• To-do item: Using the data beneath this instruction, retype only the lines from the one that contains "Quá trình thi công lắp đặt mái tôn không" down to the one that contains "une communauté engagée pour une éducation", both included, exactly as they appear.
(Supplied records begins)
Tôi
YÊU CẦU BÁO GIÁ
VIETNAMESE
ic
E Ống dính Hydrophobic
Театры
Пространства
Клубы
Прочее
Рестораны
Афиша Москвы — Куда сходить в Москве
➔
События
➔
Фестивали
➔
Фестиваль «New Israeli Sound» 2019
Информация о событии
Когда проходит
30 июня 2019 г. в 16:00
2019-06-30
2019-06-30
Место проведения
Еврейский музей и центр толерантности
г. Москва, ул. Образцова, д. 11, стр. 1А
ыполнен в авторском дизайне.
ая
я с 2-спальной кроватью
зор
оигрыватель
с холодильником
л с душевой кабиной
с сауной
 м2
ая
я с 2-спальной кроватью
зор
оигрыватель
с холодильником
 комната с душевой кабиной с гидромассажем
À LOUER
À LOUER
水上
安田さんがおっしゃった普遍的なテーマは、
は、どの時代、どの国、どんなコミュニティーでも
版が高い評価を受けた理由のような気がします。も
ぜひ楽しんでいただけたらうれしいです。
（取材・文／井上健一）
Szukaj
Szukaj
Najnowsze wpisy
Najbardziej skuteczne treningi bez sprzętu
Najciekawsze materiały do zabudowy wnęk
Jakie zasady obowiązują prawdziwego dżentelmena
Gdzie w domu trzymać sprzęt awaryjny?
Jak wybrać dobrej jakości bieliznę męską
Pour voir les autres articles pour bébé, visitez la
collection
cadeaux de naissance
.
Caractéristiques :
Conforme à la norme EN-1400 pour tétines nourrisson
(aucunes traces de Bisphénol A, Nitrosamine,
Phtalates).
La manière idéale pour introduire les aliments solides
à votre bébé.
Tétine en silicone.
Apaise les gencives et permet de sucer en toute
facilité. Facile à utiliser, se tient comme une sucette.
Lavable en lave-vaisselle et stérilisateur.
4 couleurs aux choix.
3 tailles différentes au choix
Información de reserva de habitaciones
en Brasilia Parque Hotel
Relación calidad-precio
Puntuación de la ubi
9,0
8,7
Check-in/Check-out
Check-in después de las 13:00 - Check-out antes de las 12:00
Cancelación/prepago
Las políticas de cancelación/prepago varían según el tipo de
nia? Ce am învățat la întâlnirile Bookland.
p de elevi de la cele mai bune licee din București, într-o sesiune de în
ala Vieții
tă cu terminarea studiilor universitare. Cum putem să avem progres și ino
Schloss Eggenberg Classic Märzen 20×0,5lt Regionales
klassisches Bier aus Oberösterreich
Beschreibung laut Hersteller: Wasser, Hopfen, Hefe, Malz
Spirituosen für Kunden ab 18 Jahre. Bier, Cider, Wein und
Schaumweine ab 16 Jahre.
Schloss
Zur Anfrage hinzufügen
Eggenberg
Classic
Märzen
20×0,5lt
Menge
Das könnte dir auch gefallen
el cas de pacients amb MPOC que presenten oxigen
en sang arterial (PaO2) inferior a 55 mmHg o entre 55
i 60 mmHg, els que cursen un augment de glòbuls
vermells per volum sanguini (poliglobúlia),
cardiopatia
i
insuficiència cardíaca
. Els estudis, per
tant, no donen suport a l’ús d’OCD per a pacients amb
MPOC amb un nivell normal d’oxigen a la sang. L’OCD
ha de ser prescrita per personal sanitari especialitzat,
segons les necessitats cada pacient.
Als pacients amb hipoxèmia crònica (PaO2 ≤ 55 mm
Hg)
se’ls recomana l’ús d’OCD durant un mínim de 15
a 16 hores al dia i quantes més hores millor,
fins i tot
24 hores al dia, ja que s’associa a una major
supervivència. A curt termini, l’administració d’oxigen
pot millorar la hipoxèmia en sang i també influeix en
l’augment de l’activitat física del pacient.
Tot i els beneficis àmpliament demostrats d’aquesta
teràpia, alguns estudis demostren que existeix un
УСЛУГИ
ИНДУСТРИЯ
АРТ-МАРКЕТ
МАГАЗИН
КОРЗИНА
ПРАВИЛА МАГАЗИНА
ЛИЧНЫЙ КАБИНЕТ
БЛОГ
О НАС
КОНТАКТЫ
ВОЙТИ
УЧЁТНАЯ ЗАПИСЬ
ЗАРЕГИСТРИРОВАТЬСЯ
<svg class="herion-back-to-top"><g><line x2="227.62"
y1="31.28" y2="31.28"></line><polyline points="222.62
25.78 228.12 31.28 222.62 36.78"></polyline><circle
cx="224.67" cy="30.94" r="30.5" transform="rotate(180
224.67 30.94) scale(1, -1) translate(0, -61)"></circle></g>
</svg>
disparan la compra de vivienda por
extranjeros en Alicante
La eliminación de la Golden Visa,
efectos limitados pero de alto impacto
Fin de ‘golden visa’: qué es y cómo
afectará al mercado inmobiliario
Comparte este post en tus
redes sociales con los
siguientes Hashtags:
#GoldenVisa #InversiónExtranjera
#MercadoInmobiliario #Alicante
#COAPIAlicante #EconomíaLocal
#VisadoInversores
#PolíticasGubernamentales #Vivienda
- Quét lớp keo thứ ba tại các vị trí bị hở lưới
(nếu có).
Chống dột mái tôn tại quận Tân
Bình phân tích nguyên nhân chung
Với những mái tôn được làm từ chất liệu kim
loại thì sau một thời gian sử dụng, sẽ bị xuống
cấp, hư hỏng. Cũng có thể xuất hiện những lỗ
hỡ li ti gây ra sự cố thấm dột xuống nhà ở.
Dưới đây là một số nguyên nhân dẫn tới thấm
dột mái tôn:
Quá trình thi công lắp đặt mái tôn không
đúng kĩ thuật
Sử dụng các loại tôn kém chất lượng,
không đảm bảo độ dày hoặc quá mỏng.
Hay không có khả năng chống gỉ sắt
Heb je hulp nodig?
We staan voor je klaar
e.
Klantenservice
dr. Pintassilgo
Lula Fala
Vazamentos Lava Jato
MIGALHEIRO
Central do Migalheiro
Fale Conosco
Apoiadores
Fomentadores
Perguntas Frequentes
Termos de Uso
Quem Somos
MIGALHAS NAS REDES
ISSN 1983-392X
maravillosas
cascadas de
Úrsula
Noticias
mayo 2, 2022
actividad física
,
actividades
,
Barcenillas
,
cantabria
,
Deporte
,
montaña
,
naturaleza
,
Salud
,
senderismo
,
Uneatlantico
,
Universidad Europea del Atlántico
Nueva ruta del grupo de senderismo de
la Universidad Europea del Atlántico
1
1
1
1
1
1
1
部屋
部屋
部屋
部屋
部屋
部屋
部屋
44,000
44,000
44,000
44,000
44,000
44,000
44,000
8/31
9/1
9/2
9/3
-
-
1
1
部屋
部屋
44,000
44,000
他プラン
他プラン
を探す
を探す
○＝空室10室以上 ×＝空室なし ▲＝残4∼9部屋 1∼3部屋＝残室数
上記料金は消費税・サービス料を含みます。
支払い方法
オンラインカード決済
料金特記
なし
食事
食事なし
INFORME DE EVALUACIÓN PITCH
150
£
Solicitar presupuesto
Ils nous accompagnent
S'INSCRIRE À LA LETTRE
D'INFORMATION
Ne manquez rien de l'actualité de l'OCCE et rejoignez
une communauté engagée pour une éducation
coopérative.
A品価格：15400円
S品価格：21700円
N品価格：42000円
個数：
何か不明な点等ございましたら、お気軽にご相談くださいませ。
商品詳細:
(Supplied records ends)
• Answer box:
Quá trình thi công lắp đặt mái tôn không
đúng kĩ thuật
Sử dụng các loại tôn kém chất lượng,
không đảm bảo độ dày hoặc quá mỏng.
Hay không có khả năng chống gỉ sắt
Heb je hulp nodig?
We staan voor je klaar
e.
Klantenservice
dr. Pintassilgo
Lula Fala
Vazamentos Lava Jato
MIGALHEIRO
Central do Migalheiro
Fale Conosco
Apoiadores
Fomentadores
Perguntas Frequentes
Termos de Uso
Quem Somos
MIGALHAS NAS REDES
ISSN 1983-392X
maravillosas
cascadas de
Úrsula
Noticias
mayo 2, 2022
actividad física
,
actividades
,
Barcenillas
,
cantabria
,
Deporte
,
montaña
,
naturaleza
,
Salud
,
senderismo
,
Uneatlantico
,
Universidad Europea del Atlántico
Nueva ruta del grupo de senderismo de
la Universidad Europea del Atlántico
1
1
1
1
1
1
1
部屋
部屋
部屋
部屋
部屋
部屋
部屋
44,000
44,000
44,000
44,000
44,000
44,000
44,000
8/31
9/1
9/2
9/3
-
-
1
1
部屋
部屋
44,000
44,000
他プラン
他プラン
を探す
を探す
○＝空室10室以上 ×＝空室なし ▲＝残4∼9部屋 1∼3部屋＝残室数
上記料金は消費税・サービス料を含みます。
支払い方法
オンラインカード決済
料金特記
なし
食事
食事なし
INFORME DE EVALUACIÓN PITCH
150
£
Solicitar presupuesto
Ils nous accompagnent
S'INSCRIRE À LA LETTRE
D'INFORMATION
Ne manquez rien de l'actualité de l'OCCE et rejoignez
une communauté engagée pour une éducation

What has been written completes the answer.